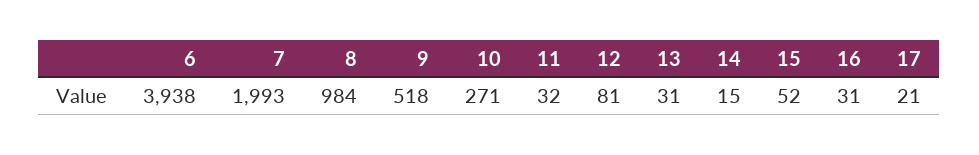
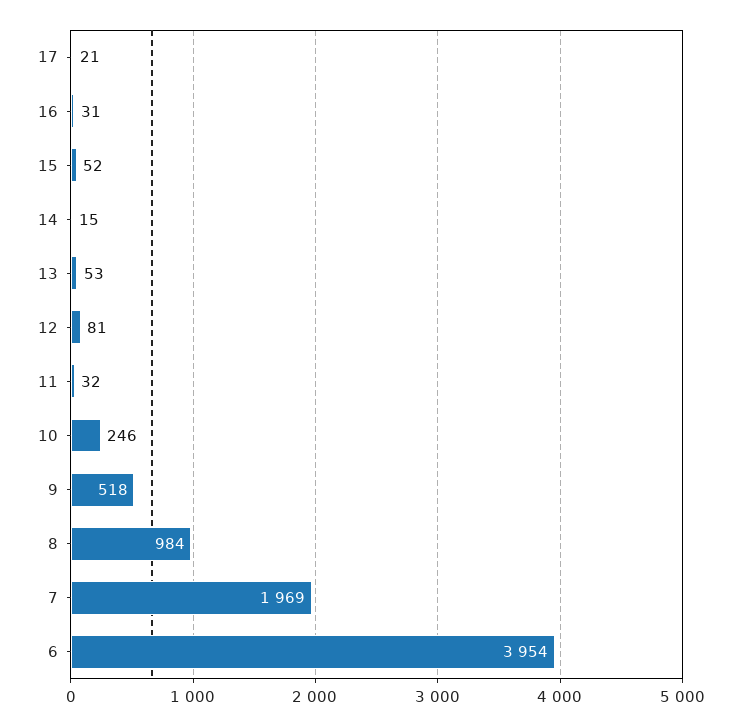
  {
-   "6": 3938,
+   "6": 3954,
-   "7": 1993,
+   "7": 1969,
    "8": 984,
    "9": 518,
-   "10": 271,
+   "10": 246,
    "11": 32,
    "12": 81,
-   "13": 31,
+   "13": 53,
    "14": 15,
    "15": 52,
    "16": 31,
    "17": 21
  }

■ **THE TASK**:
Pictures aside, reproduce the listing above exactly.

■ **PROBLEM SOLUTION**:
  {
-   "6": 3938,
+   "6": 3954,
-   "7": 1993,
+   "7": 1969,
    "8": 984,
    "9": 518,
-   "10": 271,
+   "10": 246,
    "11": 32,
    "12": 81,
-   "13": 31,
+   "13": 53,
    "14": 15,
    "15": 52,
    "16": 31,
    "17": 21
  }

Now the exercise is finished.